Use equivalence properties to show that $[\neg(p\leftrightarrow q)] \iff [(p\leftrightarrow (\neg q))]$ I've really been struggling to get the correct answer on this one. I've tried several ways but this is best I've been able to get it down to so far:
$[\neg(p\leftrightarrow q)] \iff [(p\leftrightarrow (\neg q))]$
(i)$[\neg(p\leftrightarrow q)]\iff \neg[(p\to q)\land (q\to p)]$
(ii)$[\neg(p\leftrightarrow q)]\iff \neg(p\to q) \lor \neg(\neg q\lor p)$
(iii)$[\neg(p\leftrightarrow q)]\iff ((p\land \neg q)\lor q) \land p$
(iv)$(q\lor p) \land (q\lor \neg q) \land \neg p$
$q \lor p \land \neg p \land$ 0
Note: 0 means contradiction
 A: One way to do it is the following:
$$\neg(p\leftrightarrow q)\leftrightarrow(p\leftrightarrow\neg q)$$
$$\Longleftrightarrow\Big(\neg(p\leftrightarrow q)\land(p\leftrightarrow\neg q)\Big)\lor\Big((p\leftrightarrow q)\land\neg(p\leftrightarrow\neg q)\Big)$$
$$\Longleftrightarrow\bigg(\Big(\neg p\land q)\lor(p\land\neg q)\Big)\land\Big((p\land\neg q)\lor(\neg p\land q)\Big)\bigg)\lor\bigg(\Big((\neg p\land\neg q)\lor(p\land q)\Big)\land\Big((\neg p\land\neg q)\lor(p\land q)\Big)\bigg)$$
$$\Longleftrightarrow (\neg p\land q)\lor(p\land \neg q)\lor(\neg p\land\neg q)\lor(p\land q)$$
First, notice that to go from the second $\Longleftrightarrow$ to the third, we've contracted the conjunctions - since $(A\land A)\leftrightarrow A$.

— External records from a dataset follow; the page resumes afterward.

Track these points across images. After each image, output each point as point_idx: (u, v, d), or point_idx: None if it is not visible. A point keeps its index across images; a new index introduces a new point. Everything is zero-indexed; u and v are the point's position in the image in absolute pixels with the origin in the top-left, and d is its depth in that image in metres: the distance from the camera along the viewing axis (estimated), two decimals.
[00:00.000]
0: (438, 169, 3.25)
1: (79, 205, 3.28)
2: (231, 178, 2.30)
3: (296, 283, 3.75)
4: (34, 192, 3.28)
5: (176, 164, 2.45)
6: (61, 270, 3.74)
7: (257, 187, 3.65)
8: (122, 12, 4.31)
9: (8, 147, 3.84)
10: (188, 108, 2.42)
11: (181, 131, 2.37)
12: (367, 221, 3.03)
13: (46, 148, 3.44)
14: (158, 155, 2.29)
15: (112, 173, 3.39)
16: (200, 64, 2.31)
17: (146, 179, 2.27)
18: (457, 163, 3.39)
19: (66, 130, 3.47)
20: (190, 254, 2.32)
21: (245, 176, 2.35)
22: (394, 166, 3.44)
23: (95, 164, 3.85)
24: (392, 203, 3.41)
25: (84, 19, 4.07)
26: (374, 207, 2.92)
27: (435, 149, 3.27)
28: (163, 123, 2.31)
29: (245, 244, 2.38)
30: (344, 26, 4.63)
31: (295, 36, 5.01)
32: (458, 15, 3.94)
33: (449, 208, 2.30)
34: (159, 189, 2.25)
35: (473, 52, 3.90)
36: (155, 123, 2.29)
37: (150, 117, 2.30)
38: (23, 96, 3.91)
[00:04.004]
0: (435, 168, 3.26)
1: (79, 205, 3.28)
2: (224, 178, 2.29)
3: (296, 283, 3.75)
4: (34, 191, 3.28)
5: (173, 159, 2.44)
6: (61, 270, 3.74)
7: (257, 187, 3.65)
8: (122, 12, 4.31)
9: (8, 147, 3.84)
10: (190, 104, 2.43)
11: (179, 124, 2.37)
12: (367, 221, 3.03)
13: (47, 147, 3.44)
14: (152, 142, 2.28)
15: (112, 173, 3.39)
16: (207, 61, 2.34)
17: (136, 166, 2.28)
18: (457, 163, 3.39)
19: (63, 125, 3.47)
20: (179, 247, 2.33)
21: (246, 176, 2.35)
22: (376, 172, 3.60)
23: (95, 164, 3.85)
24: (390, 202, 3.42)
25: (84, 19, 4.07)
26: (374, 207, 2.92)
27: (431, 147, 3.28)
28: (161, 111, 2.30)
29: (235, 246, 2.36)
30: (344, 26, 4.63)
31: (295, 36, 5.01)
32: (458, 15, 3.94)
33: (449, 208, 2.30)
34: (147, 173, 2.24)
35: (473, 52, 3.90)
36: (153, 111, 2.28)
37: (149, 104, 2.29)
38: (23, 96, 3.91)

Now, we're left with the last line, which is essentially a disjunction of all possible truth values assigned to $p$ and $q$ - take a moment to convince yourself that it is indeed the case. Therefore, since we've exhausted all possible cases, the proposition will always be true, i.e. we have shown that $\neg(p\leftrightarrow q)$ and $(p\leftrightarrow\neg q)$ are equivalent.
Finally, you may also want to try the following technique: start by negating the statement you wish to prove is a tautology, and work you way down to the truth values of each sentence letter (either by truth tables or tableaux); if the negated proposition can never be true (i.e. if it is a logical falsehood), then by negation your original proposition must be always true (i.e. a tautology).

EDIT: after paying more attention to your question, I'll give you an answer that might be more along the lines of what you first tried to do.
\begin{align}\neg(p\leftrightarrow q)\Longleftrightarrow&\neg\big((p\to q)\land(q\to p)\big)\\\Longleftrightarrow&\neg(p\to q)\lor\neg(q\to p)\\\Longleftrightarrow&(p\land\neg q)\lor(q\land\neg p)\\\Longleftrightarrow&(p\leftrightarrow\neg q)\end{align}
where to move from the penultimate to the last line, we have simply used the definition of the biconditional ("equivalence").